O ex-embaixador Rubens Ricupero enxerga um refluxo importante para o populismo, acentuado pela pandemia. “De maneira geral a pandemia não favoreceu os populistas”, embora reconheça que a vitória foi apertada e o trumpismo vai continuar. “Não há dúvidas que o movimento populista sai enfraquecido, leva um golpe”, diz ele. “Não significa que eles vão acabar da noite para o dia”, conclui.

O cientista político Andrei Roman, da Atlas Político, observa, entretanto, que o trumpismo está longe de se tornar invisível na sociedade americana, um alerta para quem imagina que o bolsonarismo pode refluir a partir de agora. “Este é um processo cultural, não somente um fenômeno eleitoral. É típico do populismo de direita que explica a resiliência de vários líderes tanto na Hungria, como no Brasil”, afirma. “Havia uma expectativa que Trump perdesse feio e ele quase ganhou”, completa Roman, lembrando que o republicano ganhou mais votos de negros, latinos e pobres na história do Partido Republicano.

Mas se a ascensão de Trump inspirou populistas, sua derrota vai inspirar muita gente que pretende derrotar candidatos e políticos parecidos com ele, observa Oliver Stuenkel, caso do mesmo Bolsonaro, ou Erdogan, na Turquia. “Há muitas lições úteis. Vamos aprender muito como governar um país depois de um populista ter feito um estrago. Biden vai reinventar o centro”, projeta.

Christopher Garman, diretor da consultoria de análise de riscos Eurasia, assinala que tanto Bolsonaro quanto Trump são fruto de uma estratégia eleitoral e política vencedora que explora um sentimento antissistema no mundo. “Se você olha as pesquisas de opinião no Brasil ou nos Estados Unidos você vê que o que permite essa política é o grau de desconfiança tremenda [das pessoas] nas instituições vigentes do chamado sistema: mídia, Judiciário, partidos políticos, lideranças e raiva das regras do jogo”, observa. Personagens como Bolsonaro e Trump, explica Garman, só conseguem se eleger por essa desconfiança crônica do eleitorado. “Não é o Trump perdendo que vai tirar a força desse movimento no Brasil. As bases do bolsonarismo permanecem”, completa.

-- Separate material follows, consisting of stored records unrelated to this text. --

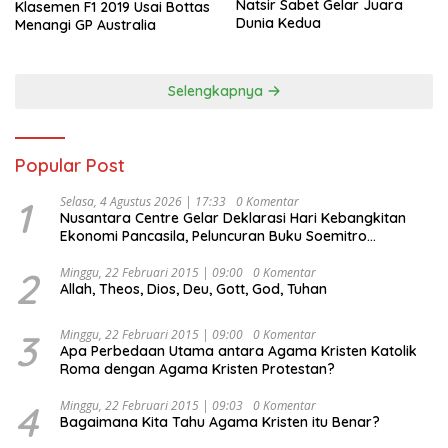
Natsir Sabet Gelar Juara
Klasemen F1 2019 Usai Bottas
Dunia Kedua
Menangi GP Australia
Selengkapnya
Popular Post
1
Selasa, 4 Agustus 2026 | 17:33
0 Komentar
Nusantara Centre Gelar Deklarasi Hari Kebangkitan
Ekonomi Pancasila, Peluncuran Buku Soemitro
Djojohadikusumo Anti Penjajahan (Pergolakan
Ekonomi Politik Indonesia) & Simposium Nasional
2
Minggu, 22 Februari 2015 | 09:00
0 Komentar
Allah, Theos, Dios, Deu, Gott, God, Tuhan
“Urgensi Undang-Undang Perekonomian Nasional dan
Kesejahteraan Sosial dalam Menata Bangsa Menuju
Indonesia Emas 2045”,
3
Minggu, 22 Februari 2015 | 09:00
0 Komentar
Apa Perbedaan Utama antara Agama Kristen Katolik
Roma dengan Agama Kristen Protestan?
4
Minggu, 22 Februari 2015 | 09:03
0 Komentar
Bagaimana Kita Tahu Agama Kristen itu Benar?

Fabricio Pontin, também especialista em relações internacionais, vai na mesma linha. “Não podemos achar que é uma onda que vem bate e vai embora. Não vai acabar o bolsonarismo, nem com [o senador] Flavio [Bolsonaro, denunciado por rachadinha na Assembleia do Rio esta semana], nem com um impeachment. Esses sentimentos [antissistema] vão continuar”, afirma.

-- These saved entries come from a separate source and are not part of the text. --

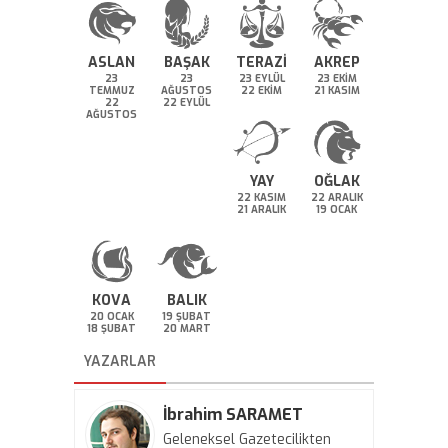
ASLAN
BAŞAK
TERAZİ
AKREP
23
23
23 EYLÜL
23 EKİM
TEMMUZ
AĞUSTOS
22 EKİM
21 KASIM
22
22 EYLÜL
AĞUSTOS
YAY
OĞLAK
22 KASIM
22 ARALIK
21 ARALIK
19 OCAK
KOVA
BALIK
20 OCAK
19 ŞUBAT
18 ŞUBAT
20 MART
YAZARLAR
İbrahim SARAMET
Geleneksel Gazetecilikten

O quadro agora, porém, requer cálculos mais precisos, uma vez que a economia do país está cambaleante em função da pandemia. “A posição do Brasil está longe de ser confortável, com a economia periclitante”, diz Ricupero. O diplomata lembra que o Brasil precisa de investimento, crédito e mercado para seus produtos. “O isolamento faz com que tudo isso se perca”, alerta. Num momento em que o mundo dá cambalhotas com a mudança de poder nos Estados Unidos, o Brasil procura o seu lugar.